The Kittlitz’s murrelet, nicknamed KIMU, has breeding plumage that blends in with the rocky environment so well that it’s nearly impossible to spot as it sits incubating without flushing the bird. Once the egg has hatched finding nests is even more difficult because the growing chick is left alone in the nest bowl for most of the remainder of its time on the rocky slopes. Both adults share in the incubation and rearing responsibilities of the chick. Parents provision the fast growing young with fish from the ocean visiting the chick briefly during times when they will be less likely to give away the location of the nest (early morning, late evening, and in foggy weather conditions). Small motion-sensitive cameras painted to blend in with the surrounding habitat provide valuable data on feeding rate, diet composition, and evidence of nest fate. With these cameras biologists are able to monitor the chronology of the nesting murrelets from discovery to fledge. The Biologists also conduct three nest checks when chicks are between four and 22 days of age to obtain growth rate data to better understand the uniquely rapid growth rate of KIMU young. The availability of high quality forage fish is expected to have an impact on the success of this bird species. The faster chicks grow the sooner they can get out to the ocean away from their main terrestrial predator, red fox, which have had a huge impact on nest success in this study. Depredation of nests has been much lower the past two years of the project, and one hypothesis for this is that the tundra vole and/or ptarmigan population could offer enough sustenance to keep foxes in low elevation areas away from murrelets. On our Kodiak study sites, KIMU appear to avoid areas of high predator concentrations by nesting in a biological desert low in the soil nutrients necessary to sustain vegetation growth. A year with low vole or ptarmigan numbers could result in foxes expanding their range to these rugged higher elevation habitats in search of alternative prey sources, like KIMU chicks.

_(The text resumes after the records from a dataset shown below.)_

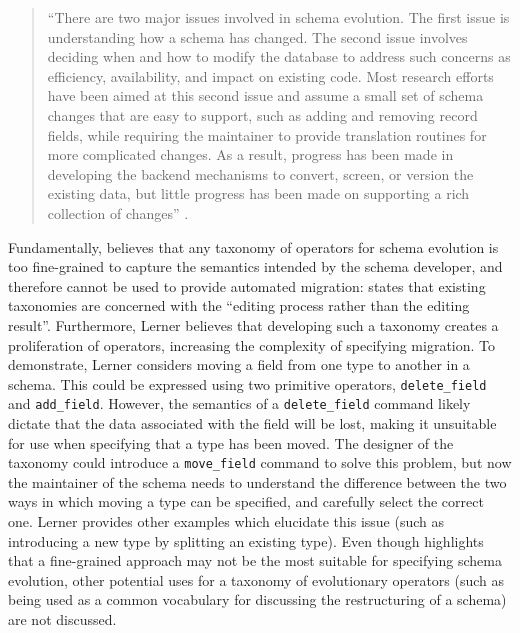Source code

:  \begin{quote}
 ``There are two major issues involved in schema evolution. The first issue is understanding how a schema has changed. The second issue involves deciding when and how to modify the database to address such concerns as efficiency, availability, and impact on existing code. Most research efforts have been aimed at this second issue and assume a small set of schema changes that are easy to support, such as adding and removing record fields, while requiring the maintainer to provide translation routines for more complicated changes. As a result, progress has been made in developing the backend mechanisms to convert, screen, or version the existing data, but little progress has been made on supporting a rich collection of changes'' \cite[pg. 84]{lerner00model}.
 \end{quote}

Fundamentally, \cite{lerner00model} believes that any taxonomy of operators for schema evolution is too fine-grained to capture the semantics intended by the schema developer, and therefore cannot be used to provide automated migration: \cite{lerner00model} states that existing taxonomies are concerned with the ``editing process rather than the editing result''. Furthermore, Lerner believes that developing such a taxonomy creates a proliferation of operators, increasing the complexity of specifying migration. To demonstrate, Lerner  considers moving a field from one type to another in a schema. This could be expressed using two primitive operators, \verb|delete_field| and \verb|add_field|. However, the semantics of a \verb|delete_field| command likely dictate that the data associated with the field will be lost, making it unsuitable for use when specifying that a type has been moved. The designer of the taxonomy could introduce a \verb|move_field| command to solve this problem, but now the maintainer of the schema needs to understand the difference between the two ways in which moving a type can be specified, and carefully select the correct one. Lerner provides other examples which elucidate this issue (such as introducing a new type by splitting an existing type). Even though \cite{lerner00model} highlights that a fine-grained approach may not be the most suitable for specifying schema evolution,  other potential uses for a taxonomy of evolutionary operators (such as being used as a common vocabulary for discussing the restructuring of a schema) are not discussed.


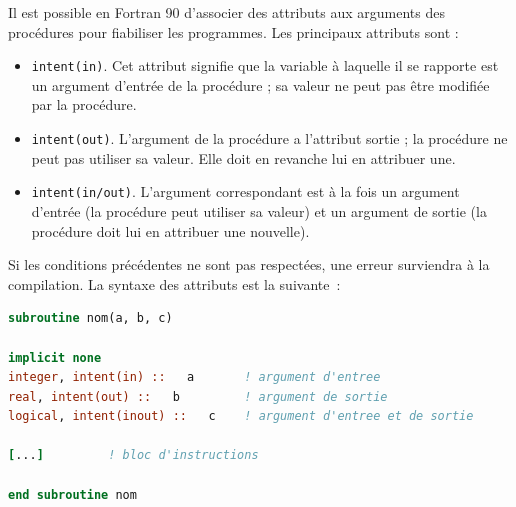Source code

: \documentclass[a4paper,twoside]{article}
\begin{document}
Il est possible en Fortran 90 d'associer des attributs aux arguments des procédures pour fiabiliser les programmes. Les principaux attributs sont : 
\begin{itemize}
\item  \texttt{intent(in)}. Cet attribut signifie que la variable à laquelle il se rapporte est un argument d'entrée de la procédure ; sa valeur ne peut pas être modifiée par la procédure. 

\item  \texttt{intent(out)}. L'argument de la procédure a l'attribut sortie ; la procédure ne peut pas utiliser sa valeur. Elle doit en revanche lui en attribuer une.

\item  \texttt{intent(in/out)}. L'argument correspondant est à la fois un argument d'entrée (la procédure peut utiliser sa valeur) et un argument de sortie (la procédure doit lui en attribuer une nouvelle). 
\end{itemize}
Si les conditions précédentes ne sont pas respectées, une erreur surviendra à la compilation. La syntaxe des attributs est la suivante~: 
\begin{lstlisting}[language=Fortran]
subroutine nom(a, b, c)
 
implicit none         
integer, intent(in) ::   a       ! argument d'entree 
real, intent(out) ::   b         ! argument de sortie 
logical, intent(inout) ::   c    ! argument d'entree et de sortie
 
[...]         ! bloc d'instructions
 
end subroutine nom 
\end{lstlisting}




\end{document}
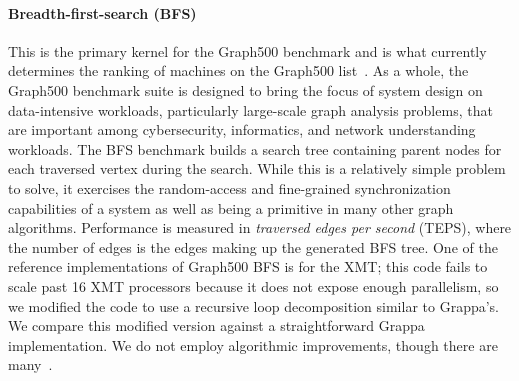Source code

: 
\paragraph{Breadth-first-search (BFS)}
This is the primary kernel for the Graph500 benchmark and is what
currently determines the ranking of machines on the Graph500
list~\cite{graph500list}. As a whole, the Graph500 benchmark suite is
designed to bring the focus of system design on data-intensive
workloads, particularly large-scale graph analysis problems, that are
important among cybersecurity, informatics, and network understanding
workloads. The BFS benchmark builds a search tree containing parent
nodes for each traversed vertex during the search.  While this is a
relatively simple problem to solve, it exercises the random-access and
fine-grained synchronization capabilities of a system as well as being
a primitive in many other graph algorithms. Performance is measured in
\emph{traversed edges per second} (TEPS), where the number of edges is
the edges making up the generated BFS tree. One of the reference
implementations of Graph500 BFS is for the XMT; this code fails to
scale past 16 XMT processors because it does not expose enough
parallelism, so we modified the code to use a recursive loop
decomposition similar to Grappa's. We compare this modified version
against a straightforward Grappa implementation. We do not employ
algorithmic improvements, though there are
many~\cite{Beamer:Graph500,Yoo:FixedPointGraph500}.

For the KIMU crew every day was special in such an amazing place, but a day when a nest was discovered created an unforgettable memory. Spending hundreds of hours side-sloping in the ultramaphic rock in hopes of seeing the outer white retrices indicative of this species was all the motivation the crew needed. Special moments from this season included a day of discovering two nests within an hour of each other and finding a hatching egg. These findings contributed to the season total of 17 nests which is about average for the project over the six years. What wasn’t typical was the nest success. In the first four years of the study there where 53 nests found of which only nine fledged for a 17% success rate. In the past two seasons (2012 & 2013) the nesting success has improved reaching nearly fifty percent with eight of the 17 birds fledging this year. Biologist are breathing a little easier after seeing this increase in hopes that these numbers can help sustain the population from further declines. Still there is much that needs to be revealed about the population of this rare seabird. Since the projects start in 2008 the refuge has nearly quadrupled the total number of nests ever recorded. The Kodiak National Wildlife Refuge Kittlitz’s murrelet project is the only one of its kind providing crucial information on the ecology of one of the least studied birds in North America. With 95% of the population residing in Alaska the insight this study provides is priceless.

The success of this field season would not have been possible without the hard work and dedication of volunteers Tamara Payton and Danny Raleigh. Other valuable contributions to the project include: Jim Lovvorn, Bill Pyle, John Piatt, James Lawonn, Lisa Hupp, and the staff of the Kodiak National Wildlife Refuge. A big thanks needs to go out to the National Fish and Wildlife Foundation Alaska Fish and Wildlife Grant for providing funding to continue the project for the 2013 and 2014 field seasons.